A panel of senior Scottish judges has given Boris Johnson seven days to lodge his response to a legal challenge that will attempt to force the Prime Minister to delay Brexit.
Lord Menzies, Lord Brodie and Lord Drummond Young ruled the Prime Minister has a week to lodge answers to a petition brought to the Court of Session by prominent pro EU campaigners.
SNP MP Joanna Cherry QC, English tax barrister Jo Maugham QC and businessman Dale Vince want the court to force Mr Johnson to send a letter to Brussels asking for an extension to Article 50.
The legal move comes just days after the same court ruled the Prime Minister acted unlawfully in suspending Parliament.
It also follows the passing of legislation, brought by Labour MP Hillary Benn, that makes a so called no-deal Brexit illegal for the UK government to proceed.
It obliges Mr Johnson to ask for another delay to Britain’s departure from the EU in the event that an agreement cannot be struck at an EU Council meeting in mid October.
The petitioners have raised the action in Scotland because the Inner House, Scotland’s highest civil appeal court, has powers which are unavailable to their English counterparts.
This power, known as a nobile officium, would allow the court to sign a letter requesting an extension to Article 50 if Mr Johnson refused to do so.
The Remainers have personally named Mr Johnson in their petition after he repeatedly said that he would refuse to ask for an extension. He has said he would rather “die in a ditch” than push back the meaning date beyond 31 October.
Legal papers lodged at the court state: “The first respondent has made repeated statements when holding the office of Prime Minister that he will, in the exercise of that office, disregard and disobey the law in all circumstances involving his being required (for the purposes of the European (Withdrawal) Act 2018) to see an extension of ‘Exit Day’ beyond 31 October 2019.
“The petitioners reasonably understand these repeated threats to include a refusal to obey any order from a court (including this court) requiring the specific performance of the statutory duties imposed on the office of the Prime Minister by the 2019 act.
“The petitioners therefore seek further orders from this court, in the event of any such refusal, in the exercise of its nobile officium to the following effect (i) ordaining that a letter in the form set out in the schedule to the European Union (Withdrawal) (No.2) Act 2019 be drawn up and signed to be sent to this court to the President of the European Council (ii) for this letter so signed to be sent to this court to the President of the European Council (iii) for a declarator that a letter in this form sent by the court shall substitute for, and shall be for, and shall purposes in law equivalent to, the letter, which the Prime Minister was and is under a statutory obligation to sign and send to the President of the European Council.”
The judges, who sit in the Inner House, made the ruling following a five-minute hearing at Scotland’s highest civil court today.
They were addressed by senior advocate Aidan O’Neill QC, the same lawyer who persuaded Court of Session judges this week that the prorogation of Parliament was unlawful.
Mr Johnson was not represented during the brief hearing.
Mr O’Neill told the court that his clients wanted to give Mr Johnson seven days to lodge answers to their petition.
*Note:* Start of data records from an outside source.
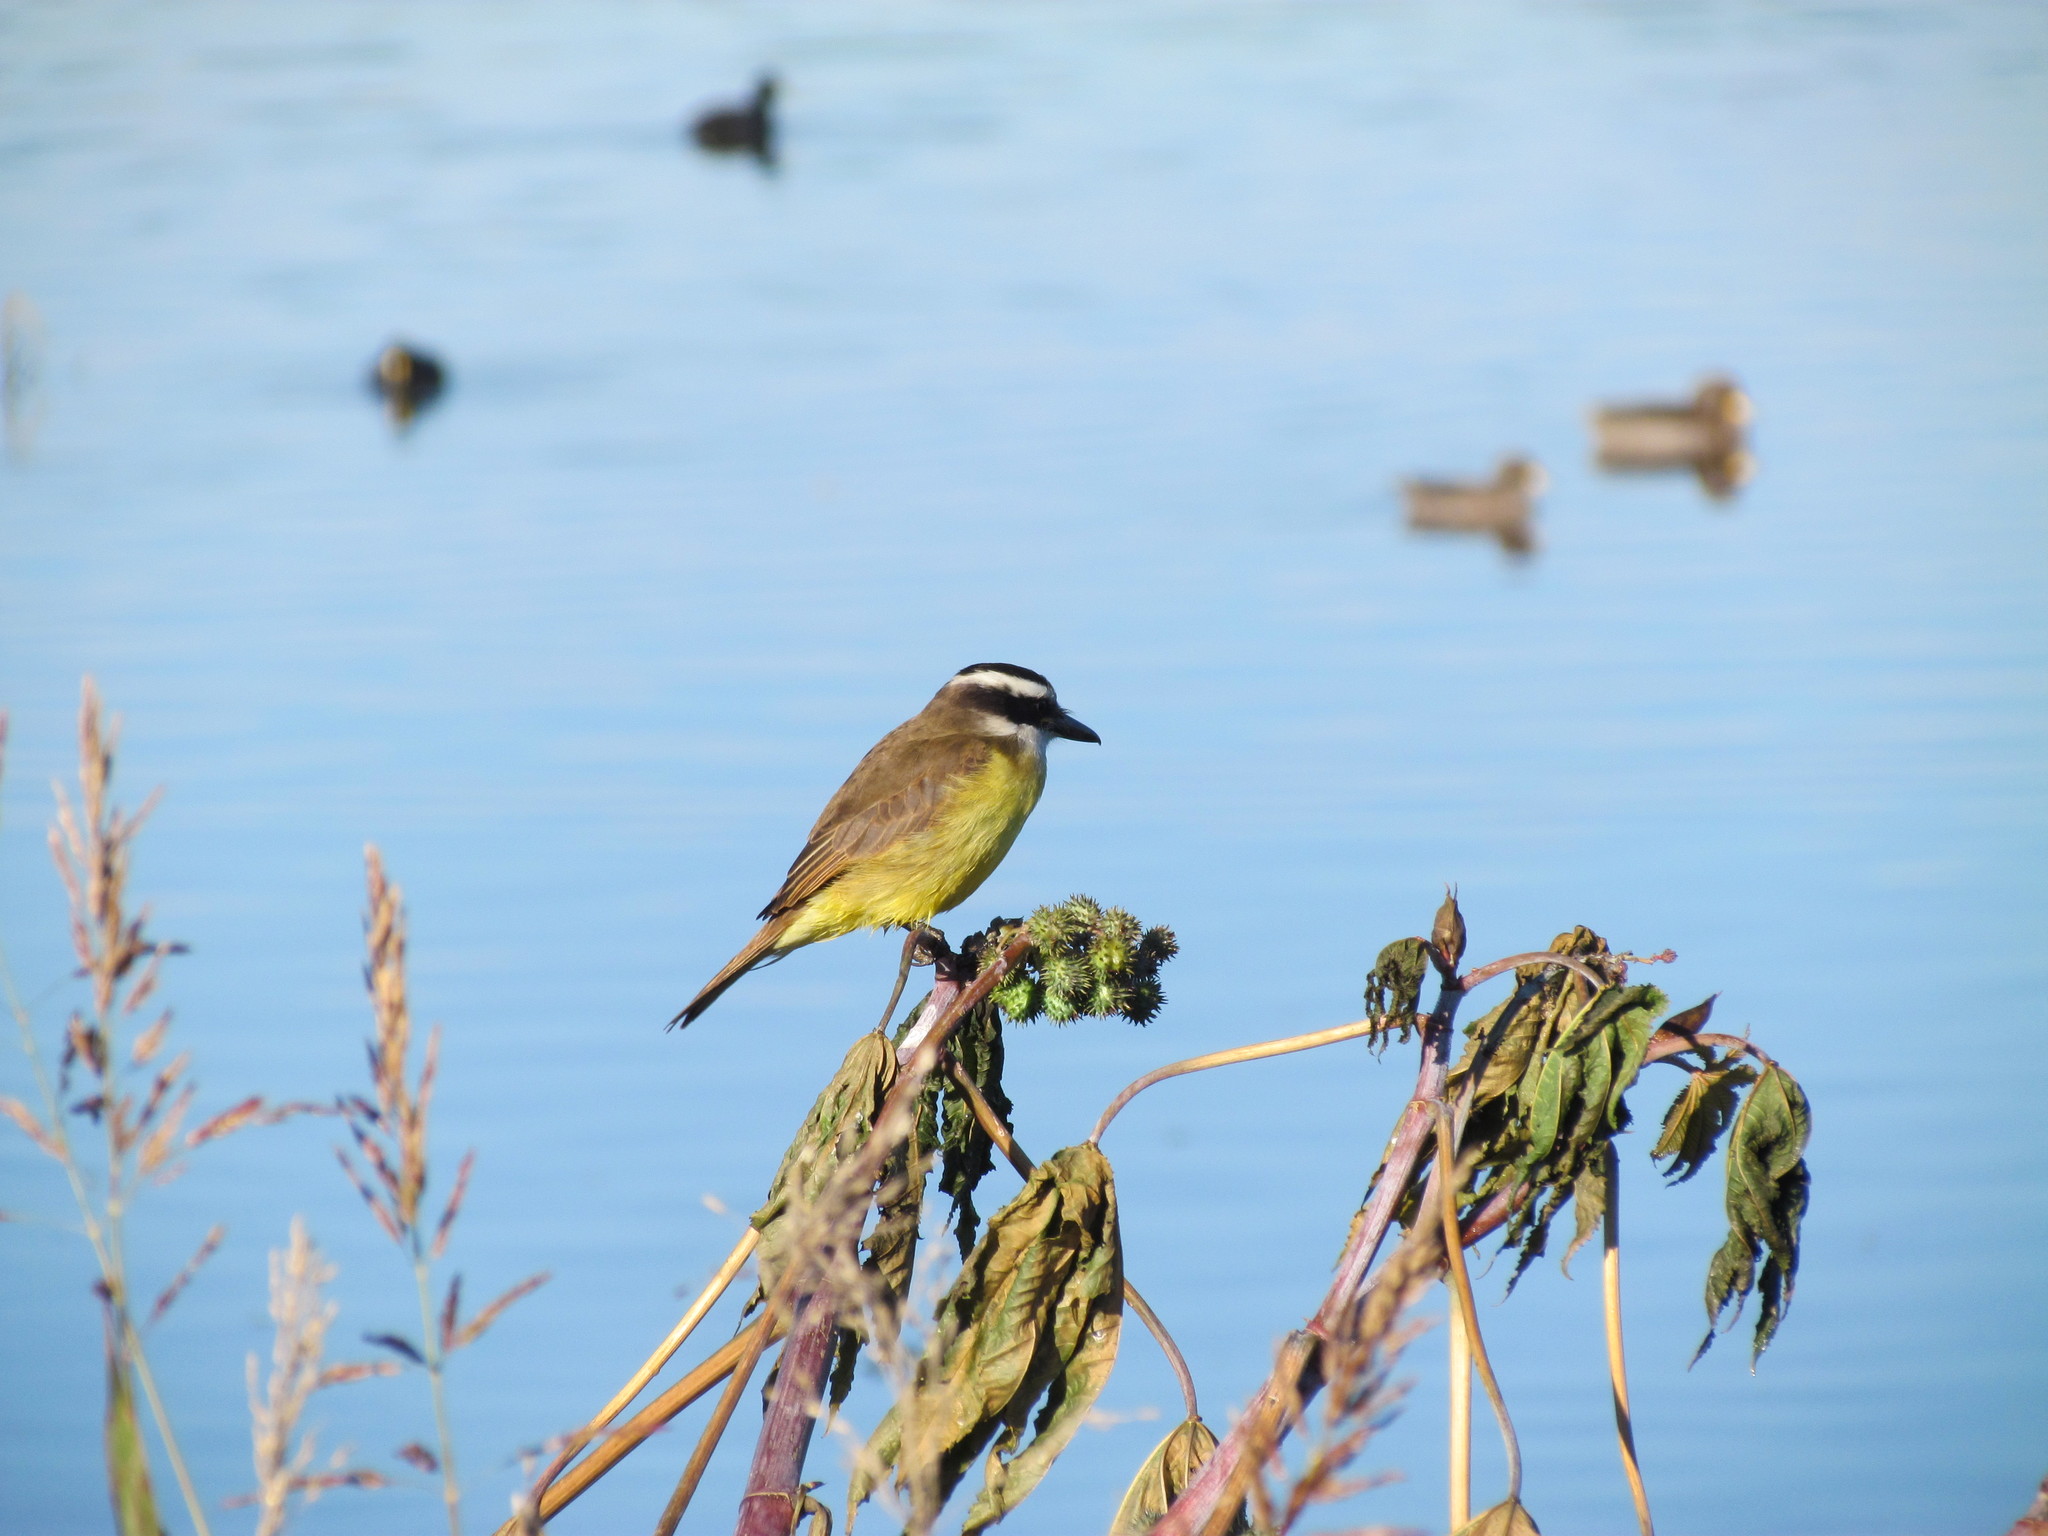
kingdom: Animalia
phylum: Chordata
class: Aves
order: Passeriformes
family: Tyrannidae
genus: Pitangus
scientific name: Pitangus sulphuratus
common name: Great kiskadee
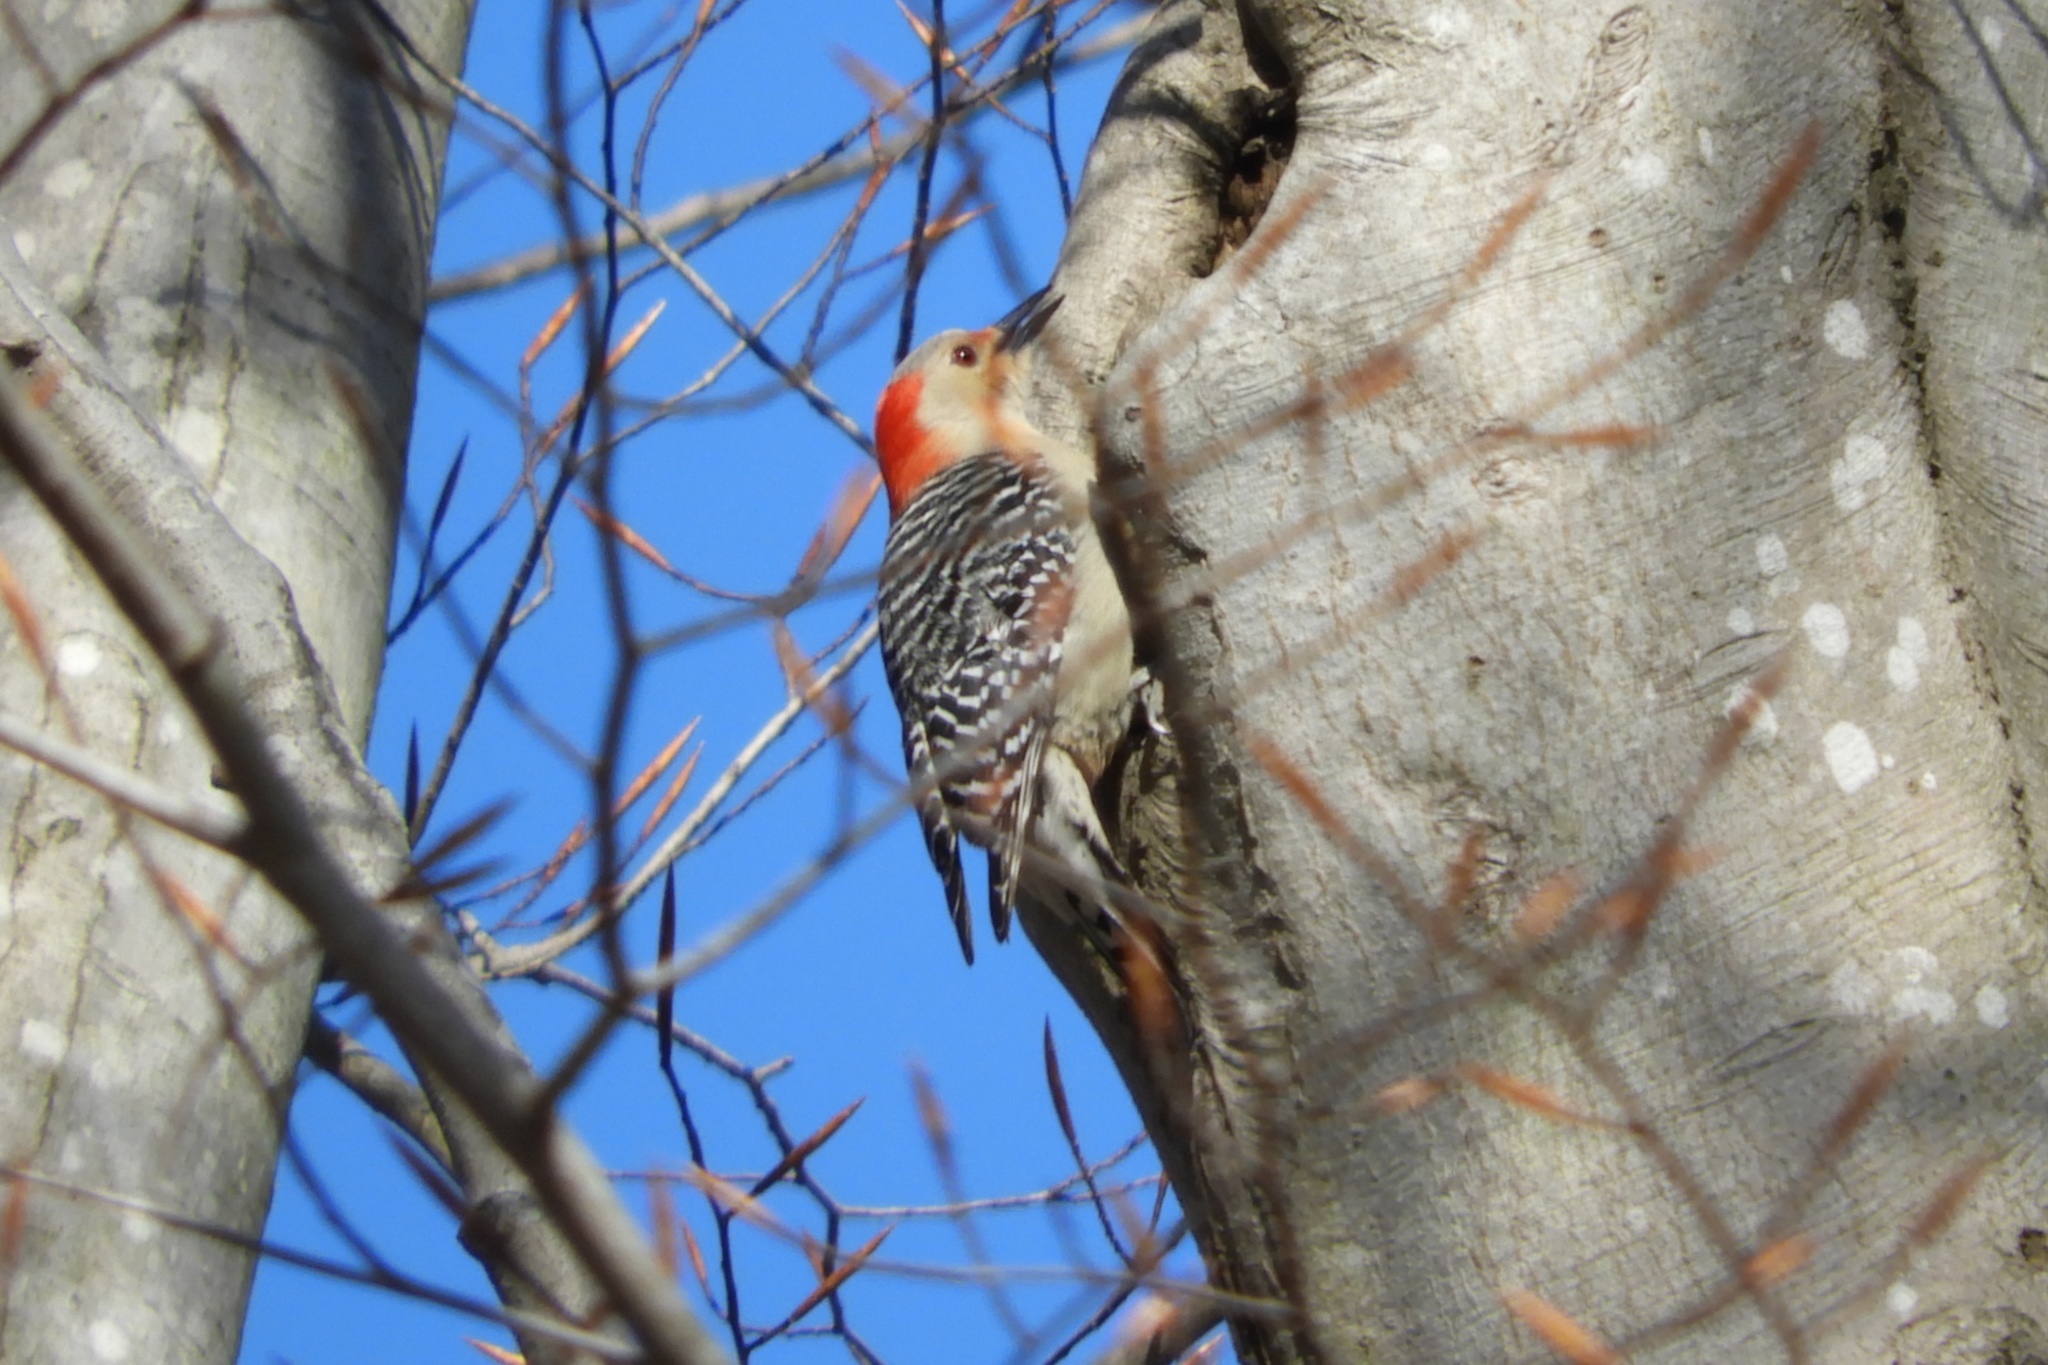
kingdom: Animalia
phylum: Chordata
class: Aves
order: Piciformes
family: Picidae
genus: Melanerpes
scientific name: Melanerpes carolinus
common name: Red-bellied woodpecker
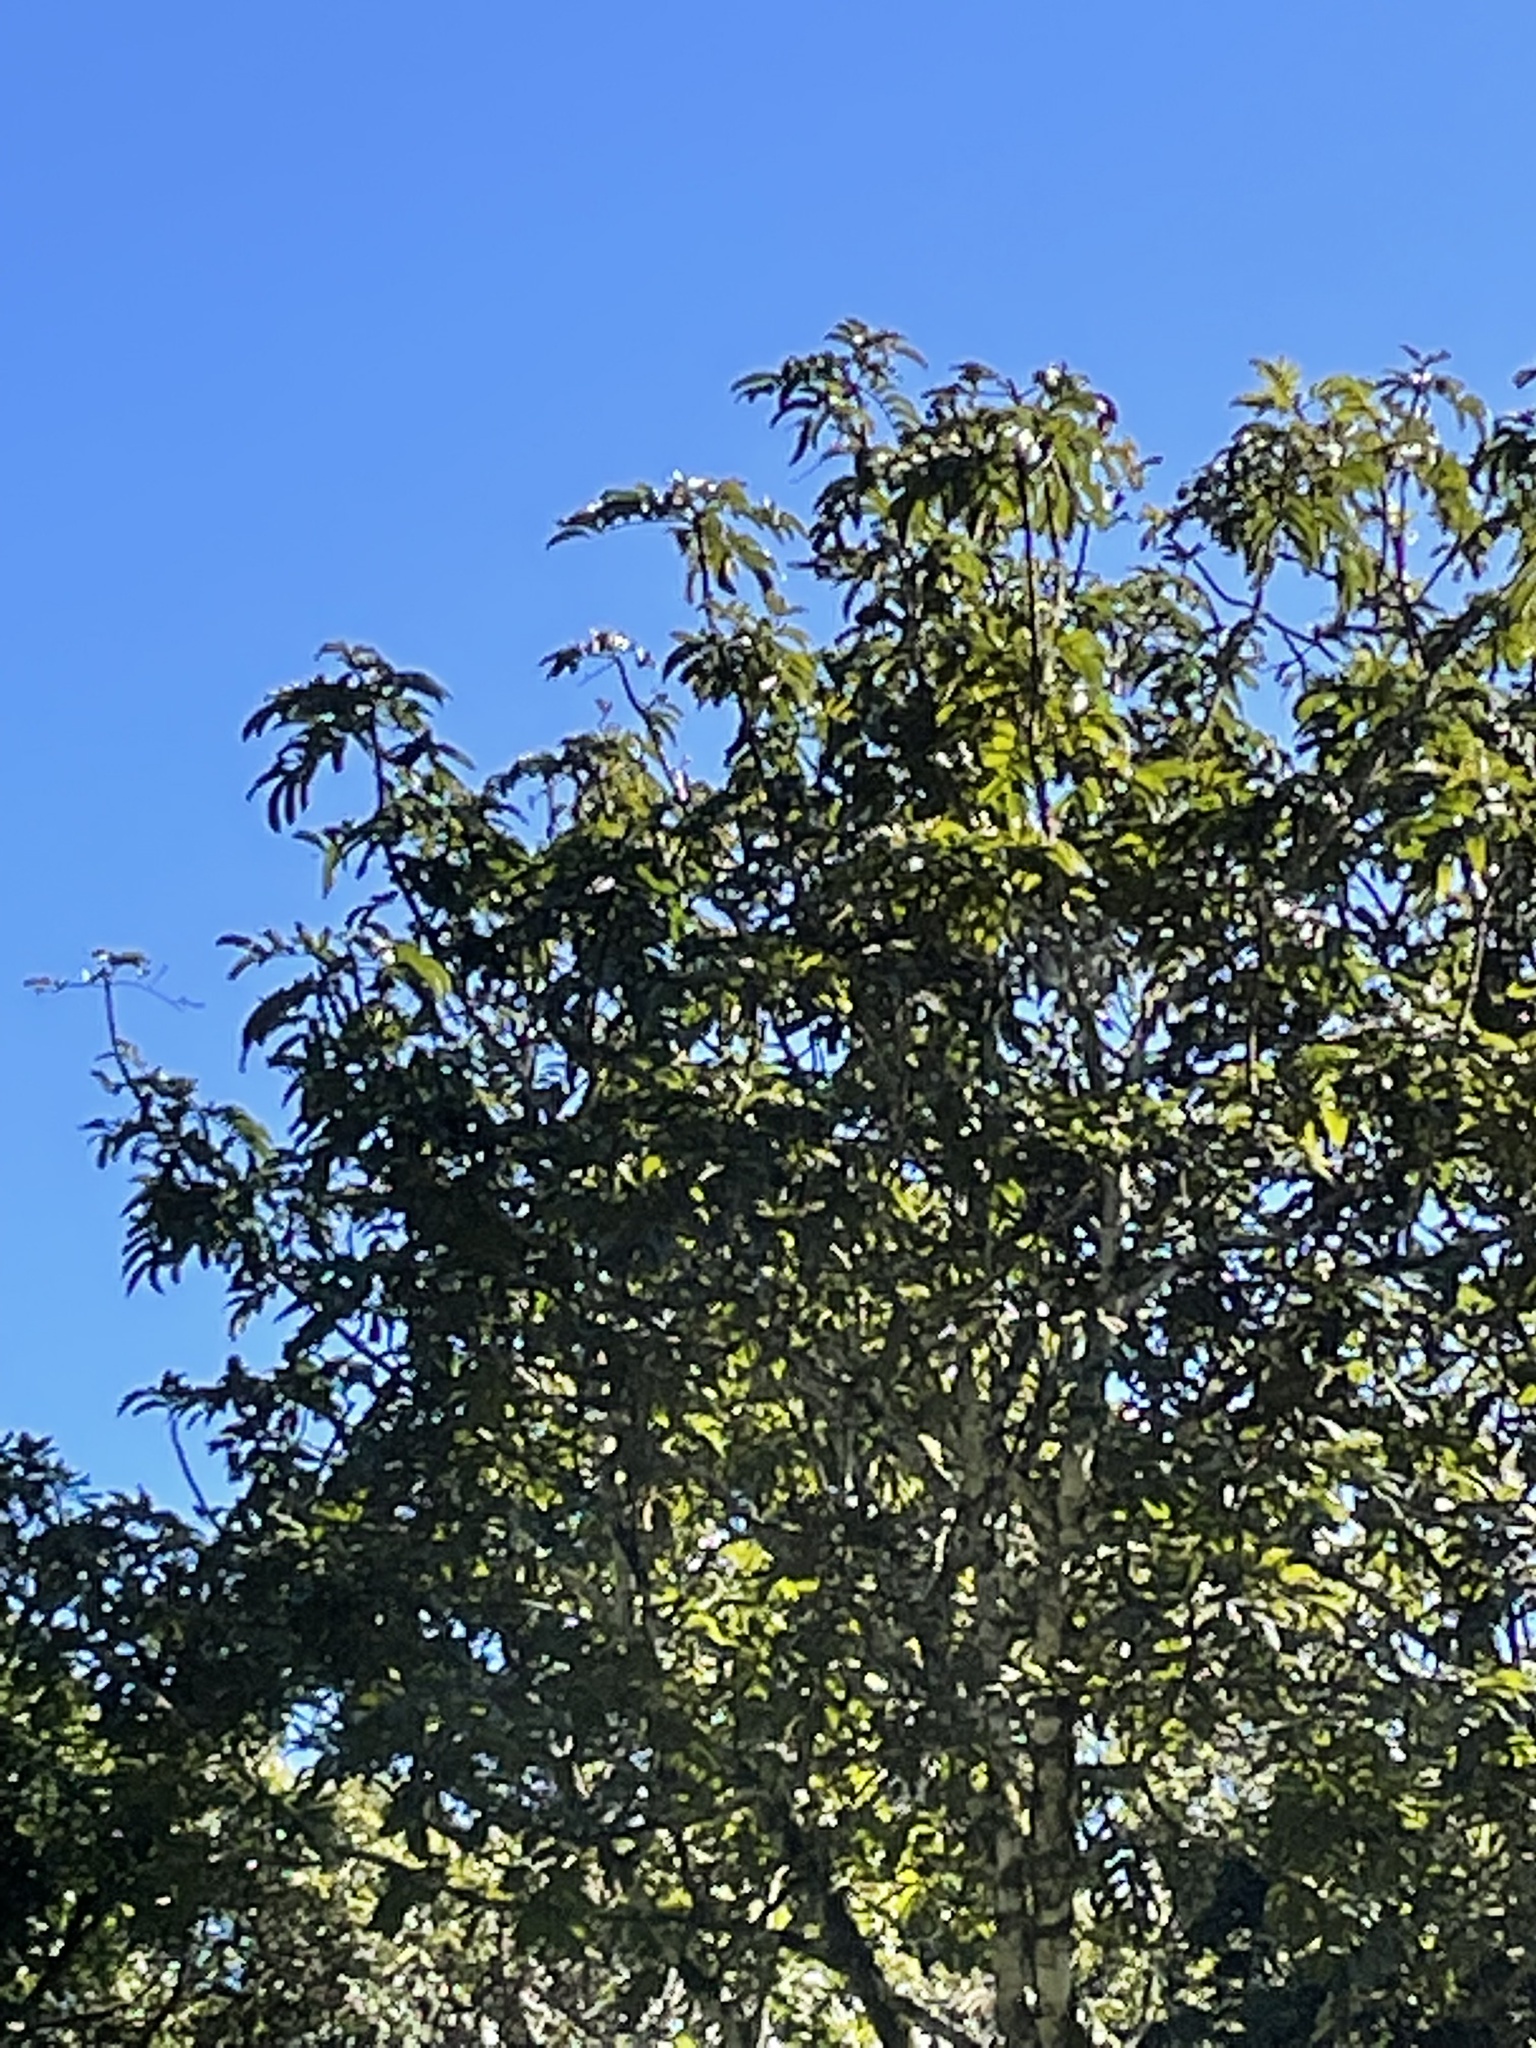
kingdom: Plantae
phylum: Tracheophyta
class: Magnoliopsida
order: Sapindales
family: Sapindaceae
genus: Diploglottis
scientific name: Diploglottis australis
He said that the court needed to hear the petition quickly because the UK was scheduled to leave the EU by the end of the month and it was extremely urgent.
Mr O’Neill added: “I could expand on why but I think it is self evident.”
The lawyer also told the court that after the Prime Minister’s answers would be lodged, the actual hearing would take a day to present to the court.
The judges then allowed the matter to progress.
Lord Menzies said: “We will grant your motion.”